I trust that this finds you in robust health and spirits, and that life as a diplomatic delegate has not been too taxing. Perish the thought you should leave the lavish court of your bosom friend, the Most Noble and Glorious Padishah, and get some real work done gathering information and resources. Or was the IPA theft something to do with you after all? The Family all send their best, as does Mr Stirling, that is, he would do if he ever spoke a civil word.
I do not know where father found him, but ever since that raving Lord’s daughter and grandchild went missing I haven’t been able to draw breath without being under Stirling’s watchful and disapproving gaze… It most difficult to go about Mayhem general business, monitor The Harvest Initiative and play the role of dutiful (and noticeably unwed) Industrialist daughter without having a gruff behemoth with a highly misplaced sense of honour following me around day and night. It is most difficult indeed but I thank God for Stirling every day now.
The Fog has mostly cleared and daytime air traffic is slowly increasing providing precious airborne acids dutifully collected by The Reaper and her crew, now a public service provided by CBS (and heavily subsidised by the Government). It would seem that the Midsummer Incident was a blessing in disguise; even if it did mean making public the designs for the Liquid Rocket.
In this respect, the London you left behind is much changed, but there is more.
The country is in uproar. No doubt you are aware of the Clock situation. Anti-Clock violence is positively encouraged in some parts now while the infamous Herakles publicly attempts to appeal to humanity’s better nature while ordering high profile lynchings on the quiet. Just like a flesh-and-blood politician.
If only that were all we had to contend with, in our little corner of the world.

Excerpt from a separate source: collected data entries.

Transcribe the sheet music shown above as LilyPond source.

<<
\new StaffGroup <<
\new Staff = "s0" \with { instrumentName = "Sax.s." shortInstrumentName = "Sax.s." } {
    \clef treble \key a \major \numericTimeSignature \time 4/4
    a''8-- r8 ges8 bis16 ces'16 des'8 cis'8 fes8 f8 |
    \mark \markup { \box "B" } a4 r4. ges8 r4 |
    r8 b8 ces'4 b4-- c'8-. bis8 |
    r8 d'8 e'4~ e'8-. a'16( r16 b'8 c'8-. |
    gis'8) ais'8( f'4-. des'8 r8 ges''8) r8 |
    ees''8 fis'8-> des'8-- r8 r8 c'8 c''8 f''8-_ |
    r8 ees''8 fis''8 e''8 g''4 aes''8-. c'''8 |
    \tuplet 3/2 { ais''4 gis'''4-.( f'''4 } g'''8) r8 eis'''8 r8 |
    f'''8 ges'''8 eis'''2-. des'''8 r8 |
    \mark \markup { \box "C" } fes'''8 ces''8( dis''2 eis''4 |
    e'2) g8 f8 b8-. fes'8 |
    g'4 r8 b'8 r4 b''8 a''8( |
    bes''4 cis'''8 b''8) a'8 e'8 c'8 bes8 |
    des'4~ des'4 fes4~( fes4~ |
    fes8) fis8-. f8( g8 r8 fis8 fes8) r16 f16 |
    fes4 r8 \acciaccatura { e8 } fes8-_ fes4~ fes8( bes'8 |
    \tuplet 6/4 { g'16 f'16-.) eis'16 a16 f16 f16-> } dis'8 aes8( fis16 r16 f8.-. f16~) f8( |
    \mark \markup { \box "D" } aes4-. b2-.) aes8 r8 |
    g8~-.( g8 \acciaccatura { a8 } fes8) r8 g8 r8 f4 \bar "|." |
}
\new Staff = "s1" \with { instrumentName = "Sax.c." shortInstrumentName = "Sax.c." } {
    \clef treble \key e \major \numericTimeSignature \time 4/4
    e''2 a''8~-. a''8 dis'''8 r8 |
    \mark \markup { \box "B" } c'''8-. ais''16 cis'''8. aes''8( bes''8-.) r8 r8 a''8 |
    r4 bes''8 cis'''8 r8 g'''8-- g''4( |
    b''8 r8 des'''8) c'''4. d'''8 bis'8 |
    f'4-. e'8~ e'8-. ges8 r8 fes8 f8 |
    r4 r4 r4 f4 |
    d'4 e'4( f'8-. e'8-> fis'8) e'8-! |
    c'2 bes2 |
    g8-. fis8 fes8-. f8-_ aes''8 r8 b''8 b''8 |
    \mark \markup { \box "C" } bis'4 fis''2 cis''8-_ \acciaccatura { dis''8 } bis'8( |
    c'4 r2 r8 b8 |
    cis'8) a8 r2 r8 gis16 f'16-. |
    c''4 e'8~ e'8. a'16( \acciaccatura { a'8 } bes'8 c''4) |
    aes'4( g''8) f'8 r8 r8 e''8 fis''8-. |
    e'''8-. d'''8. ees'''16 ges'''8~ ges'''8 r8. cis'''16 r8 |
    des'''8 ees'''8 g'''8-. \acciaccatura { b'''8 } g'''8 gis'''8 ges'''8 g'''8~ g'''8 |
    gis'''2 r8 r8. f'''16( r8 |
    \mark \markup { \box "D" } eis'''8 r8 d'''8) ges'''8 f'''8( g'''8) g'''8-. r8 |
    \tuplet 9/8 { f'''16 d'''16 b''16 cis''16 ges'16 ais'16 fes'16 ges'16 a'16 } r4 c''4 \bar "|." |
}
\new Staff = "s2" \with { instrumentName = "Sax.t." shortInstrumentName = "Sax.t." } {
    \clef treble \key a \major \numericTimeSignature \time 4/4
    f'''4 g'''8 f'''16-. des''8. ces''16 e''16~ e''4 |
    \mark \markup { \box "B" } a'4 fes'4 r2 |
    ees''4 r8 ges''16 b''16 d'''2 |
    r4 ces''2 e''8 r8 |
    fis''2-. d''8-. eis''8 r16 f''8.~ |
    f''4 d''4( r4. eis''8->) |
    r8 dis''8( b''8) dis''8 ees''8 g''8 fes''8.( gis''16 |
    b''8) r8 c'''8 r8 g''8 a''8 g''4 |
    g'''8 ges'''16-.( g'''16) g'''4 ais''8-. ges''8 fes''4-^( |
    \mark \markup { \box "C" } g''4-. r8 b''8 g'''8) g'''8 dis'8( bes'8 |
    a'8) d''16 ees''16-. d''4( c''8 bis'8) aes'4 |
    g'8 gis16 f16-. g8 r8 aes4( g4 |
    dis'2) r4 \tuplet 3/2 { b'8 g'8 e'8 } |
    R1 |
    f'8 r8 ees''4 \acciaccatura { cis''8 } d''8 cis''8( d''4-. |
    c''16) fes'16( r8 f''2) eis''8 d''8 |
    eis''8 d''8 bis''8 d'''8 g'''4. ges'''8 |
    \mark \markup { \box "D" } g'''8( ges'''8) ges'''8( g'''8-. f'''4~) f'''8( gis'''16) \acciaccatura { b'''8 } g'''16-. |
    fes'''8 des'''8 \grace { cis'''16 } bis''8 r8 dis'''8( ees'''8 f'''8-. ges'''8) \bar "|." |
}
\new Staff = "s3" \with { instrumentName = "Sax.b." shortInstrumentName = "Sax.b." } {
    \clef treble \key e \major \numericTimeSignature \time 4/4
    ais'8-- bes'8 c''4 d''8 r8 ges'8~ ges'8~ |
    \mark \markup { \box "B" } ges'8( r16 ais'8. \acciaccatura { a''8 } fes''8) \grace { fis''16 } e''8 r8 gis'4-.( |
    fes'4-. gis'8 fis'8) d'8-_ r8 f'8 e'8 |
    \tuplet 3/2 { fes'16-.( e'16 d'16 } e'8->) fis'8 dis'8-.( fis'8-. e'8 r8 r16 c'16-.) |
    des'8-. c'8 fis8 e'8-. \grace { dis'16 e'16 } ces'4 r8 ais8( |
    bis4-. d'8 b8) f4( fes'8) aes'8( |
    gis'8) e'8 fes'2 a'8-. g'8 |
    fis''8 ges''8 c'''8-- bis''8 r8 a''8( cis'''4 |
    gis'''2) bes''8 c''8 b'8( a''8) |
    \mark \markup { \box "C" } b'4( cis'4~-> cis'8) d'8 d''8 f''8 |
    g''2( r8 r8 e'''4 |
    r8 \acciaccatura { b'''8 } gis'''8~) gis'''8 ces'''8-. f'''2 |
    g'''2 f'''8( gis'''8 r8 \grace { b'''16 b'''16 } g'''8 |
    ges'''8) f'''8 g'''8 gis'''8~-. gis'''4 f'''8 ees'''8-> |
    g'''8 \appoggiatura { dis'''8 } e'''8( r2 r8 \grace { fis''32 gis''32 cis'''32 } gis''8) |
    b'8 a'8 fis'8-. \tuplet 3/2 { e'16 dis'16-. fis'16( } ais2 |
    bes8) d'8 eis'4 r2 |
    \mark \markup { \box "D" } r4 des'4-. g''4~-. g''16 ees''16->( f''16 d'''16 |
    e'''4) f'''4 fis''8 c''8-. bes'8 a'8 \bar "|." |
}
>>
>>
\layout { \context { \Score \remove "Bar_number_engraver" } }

More people are going missing. Their captors care little for class or background either it would seem. News filtering up through The Network suggests that the only link between the victims is that they were breaking curfew; a curfew that the Powers That Be refuse to lift, I may add.
With the sudden appearance of men with mechanical arms and Clocks that look so human you would swear they had blood coursing through them, I am compelled to believe that sinister forces are plucking curfew breakers from the street and experimenting on them. I would not put it past someone somewhere to chase the dream of immortality regardless of cost or consequence.
We edge ever closer to war, and I cannot shake the notion that the real fight will not be over Clockwork Emancipation.
Ever since That Night I have been plagued by nightmares of nefarious scientists attempting to harness and subjugate the greatest of all machines: the human mind.
I imagine uncountable lost souls prevented from dying a true death; their brains placed in clockwork chambers and sustained by Ranbir’s Clock Battery
Tormented and tortured, they do nothing more than pave the way for the rich, the unscrupulous, and the already too powerful to live past their time while as a collective, thousands of silent voices scream in fear and in pain while the world turns, and more and more are sent to this hell... presided over by a Queen living on time that does not belong to her.
It chills me to the bone, Uncle. Not least because before That Night, I would have pondered on whether such technology were possible and appraised the potential profit.
I realise I may sound like I am unfit for anywhere other than Bedlam, but you taught me to peer into the darkness that surrounds chaos and I am not the only Mayhem to have such grotesque suspicions. I cannot explain why yet, but I am convinced that gaining an audience with the Prince of Wales, wherever he may be, is a more pressing matter than ever.
Take care Uncle, and enjoy India. You may be needed at home sooner than you think.